Emerick-Brown, you may not be surprised to hear, is supremely passionate about literature and about his students’ relationship to it. “Sadly, I don’t think as many students read for pleasure as they used to back when I was growing up,” he told me. “But literature has the power to temporarily take teenagers out of their own lives and imagine different worlds. It can teach them to empathize with others through the experiences of characters they would otherwise rarely, if ever, meet in their daily lives. It can help them emotionally cope with the many life-changing scenarios at this point in their lives. Literature is all about the sharing of experience—whether it’s an author sharing his or her imaginative experience in fiction or a poet sharing his or her real-life trauma. It broadens our views in otherwise impossible ways. We can’t all travel the world by our 18th birthday or experience war, cope with death, or engage in worlds that don’t exist. But through literature, we become ourselves, thinking about what we would do in these situations and how we would have dealt with that character or simply experience a different place in a different time. We are emotional beings and literature has a great power to help us in our transformative years to become the people we are for the rest of our lives.”
His students are lucky to have him, and they’re lucky to have Howl, too.
When asked how working on Howl had affected her, junior Katherine Cintron wrote that she’d noticed a change “both in my academics and personality. I’ve done projects that have made me realize the struggle of others through poetry and has made me more thoughtful and understanding of people.” Plus, she noted, it looks good to colleges. Life-changing and practical! Senior Israel Matamoros wrote about the value of self-expression, and said that when working on Howl, “I feel right at home. I have peers who share the same passion I do and it’s [an] indescribable feeling of joy.” Jacqueline Edwards, who graduated in 2017 and has decided to stay on as an advising editor, wrote: “I can honestly tell you that working on Howl for all four years of high school completely changed my life. Not only did it help me to improve my writing and editing ability, but it also helped me grow as a person. Howl helped me to learn how to work with a team better, build confidence, and become equipped to be able to do things I would never even thought of doing before.”

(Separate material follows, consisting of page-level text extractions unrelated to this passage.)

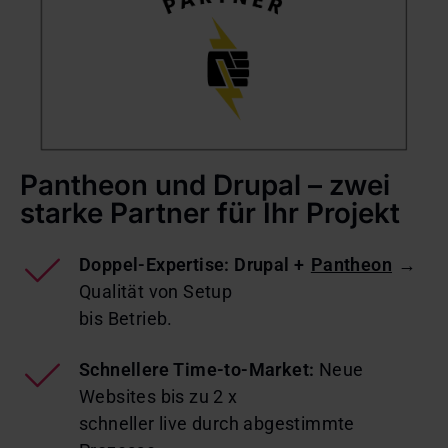
Pantheon und Drupal – zwei
starke Partner für Ihr Projekt
Doppel-Expertise: Drupal +
Pantheon
→
Qualität von Setup
bis Betrieb.
Schnellere Time-to-Market:
Neue
Websites bis zu 2 x
schneller live durch abgestimmte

By the way, the students of Deltona are more than willing to help any other high schoolers who want to follow in their footsteps. In an essay Emerick-Brown wrote about the journal for poets.org, he noted that the staff of Howl can help peers “by developing the website, helping to structure the staff, designing a mission statement and annual goals, obtaining writer interviews, securing local press coverage, creating relationships with book publishers for student reviews, and soliciting submissions from around the world. We want to create a network of high school literary magazines that are taken seriously and provide for students a unique and valuable opportunity to become an integral part of the literary landscape.”
In closing, I will say this: it may seem as though America gets darker and more treacherous with every day, but literary journals like Howl—that is, groups of students and mentors working tirelessly to promote literature, to encourage empathy and understanding, to help others, to give everyone a voice—are what give me hope for the future.